MRI, Priorities, and Cost of Negligence in Kwara’s Health Sector

Adeniyi Ìṣhọlá

A few weeks ago, I wrote an article to draw attention to what I described as an alarming and unacceptable reality: the absence of a single functional Magnetic Resonance Imaging (MRI) machine in any public hospital in Kwara State.

That article was prompted by the grief of a lady, who had taken to X (formerly Twitter) to mourn her uncle, whose death she attributed to the unavailability of MRI services within Kwara. Her pain exposed what many residents already knew but had come to normalise — that for certain critical diagnostic services, Kwarans are largely on their own. In today’s world, how can an entire state with a population of over three million people operate without one functional MRI machine in its public hospitals? This is the heartbreaking reality Kwarans have had to endure for about seven years of the present administration in the state.

In that piece, I concluded that this was not merely a funding issue but a question of priority. This is because Kwara has received substantial federal allocations and internally generated revenue over the past seven years. While the administration of Governor Abdulrahman Abdulrazaq has repeatedly claimed to have invested billions of naira in the state’s health sector, no state-owned hospital could boast of an MRI machine, a critical diagnostic equipment.

Shortly after my article was published, the state government responded through the Commissioner for Health, Dr. Amina Ahmed El-Imam. In the state, the government announced that it had procured a “state-of-the-art 160-slice CT scan and a modern 1.5 Tesla MRI machine,” which would “soon be commissioned.” That claim, as of the time of writing this piece, remains unconfirmed, and the equipment has not yet been made operational for public use.

Even more revealing was a comment made by the Governor’s Chief Press Secretary, Rafiu Ajakaye, who disclosed on a Kwara-focused WhatsApp platform that the state government had placed an order for an MRI machine since July 2025. When asked why it took the government over six years to make that purchase, he said the government did not consider the MRI machine a priority for Kwarans. According to him, it was not even among the state’s first 10 priorities. That statement, as troubling as it is, confirmed what I had previously said that the issue is not lack of funds; it is lack of priority.

In modern healthcare delivery, an MRI machine is not a luxury item. It is a critical diagnostic tool used in detecting strokes, brain injuries, spinal cord damage, tumors, cancers, internal bleeding, and complex neurological conditions. In an emergency situation, timely imaging can be the difference between life and death. Yet, patients in need of MRI services in Kwara have for years been forced to travel outside the state, often at enormous financial and emotional cost. For critically ill patients, that delay can be catastrophic.

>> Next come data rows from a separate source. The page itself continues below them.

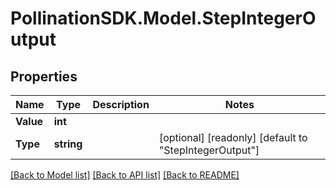 
# PollinationSDK.Model.StepIntegerOutput

## Properties

Name | Type | Description | Notes
------------ | ------------- | ------------- | -------------
**Value** | **int** |  | 
**Type** | **string** |  | [optional] [readonly] [default to "StepIntegerOutput"]

[[Back to Model list]](../README.md#documentation-for-models)
[[Back to API list]](../README.md#documentation-for-api-endpoints)
[[Back to README]](../README.md)

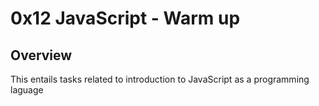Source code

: # 0x12 JavaScript - Warm up

## Overview
This entails tasks related to introduction to JavaScript as a programming
laguage
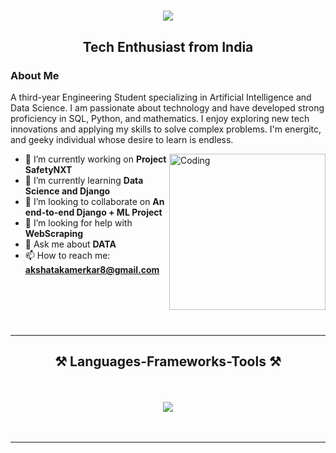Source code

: 
<h1 align="center">
    <img src="https://readme-typing-svg.herokuapp.com/?font=Righteous&size=35&center=true&vCenter=true&width=500&height=70&duration=4000&lines=Hi+There!+👋;+I'm+Akshata+Kamerkar!;" />
</h1>

<h2 align="center"><strong>Tech Enthusiast from India</strong></h2>


### About Me 
A third-year Engineering Student specializing in Artificial Intelligence and Data Science. I am passionate about technology and have developed strong proficiency in SQL, Python, and mathematics. I enjoy exploring new tech innovations and applying my skills to solve complex problems. I'm energitc, and geeky individual whose desire to learn is endless.

<img align="right" alt="Coding" width="250" src="https://media.giphy.com/media/LaVp0AyqR5bGsC5Cbm/giphy.gif">


  - 🔭 I’m currently working on **Project SafetyNXT**
  - 🌱 I’m currently learning **Data Science and Django**
  - 👯 I’m looking to collaborate on **An end-to-end Django + ML Project**
  - 🤔 I’m looking for help with **WebScraping**
  - 💬 Ask me about **DATA**
  - 📫 How to reach me: **akshatakamerkar8@gmail.com**

<br>
<br>
<br>
<br>
<hr>
<h2 align="center">⚒️ Languages-Frameworks-Tools ⚒️</h2>
<br>
<br>
<div align="center">
    <img src="https://skillicons.dev/icons?i=python,cpp,r,django,flask,mysql,sqlite,mongodb,pytorch,sklearn,tensorflow,html,css,bootstrap,tailwind,js,opencv,linux,anaconda,github,vscode,pycharm,gitlab,snowflake" />
</div>
<br>
<br>
<hr/>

To now describe such equipment as “not a priority” for a state raises serious concerns about how healthcare priorities are determined by the Abdulrazaq administration. Is it not absurd that a government that considered an essential diagnostic tool a non-priority could afford to spend billions of taxpayers’ funds on white elephant projects whose value or impact to the average Kwaran remains questionable? When critical medical infrastructure is absent, human lives are put at risk.

I earlier mentioned the story of the lady who lost her uncle due to the unavailability of an MRI machine in Kwara. Tragically, only on Monday, another young life was lost under similar circumstances. Lucky Elohor, a promising 30-year-old woman, required urgent MRI screening. Because the service was not available anywhere in Kwara, she had to be transferred out of the state to Ogbomosho. She did not survive. These are just the two cases we heard about. There are likely many others whose stories never reached social media. Families quietly bore their losses without public outrage.

Governor Abdulrazaq must take responsibility for these deaths and many others that must have occurred due to the negligence and failure of his administration to provide this important diagnostic equipment. Perhaps the lives of the young Elohor and the other man could have been saved if there was a functioning MRI machine in the state.

The governor and his team should know that no amount of bureaucratic explanation can justify their failure. They should also know that equipment procured after years of silence and only in response to public pressure cannot be presented as evidence of “clear and measurable strides.” If anything, it underscores the government’s negligence and failure.

Lucky Elohor’s story should not fade into another social media trend. It should force a serious conversation about healthcare infrastructure, emergency preparedness, and the true meaning of investment in the health sector, not only in Kwara but across Nigeria.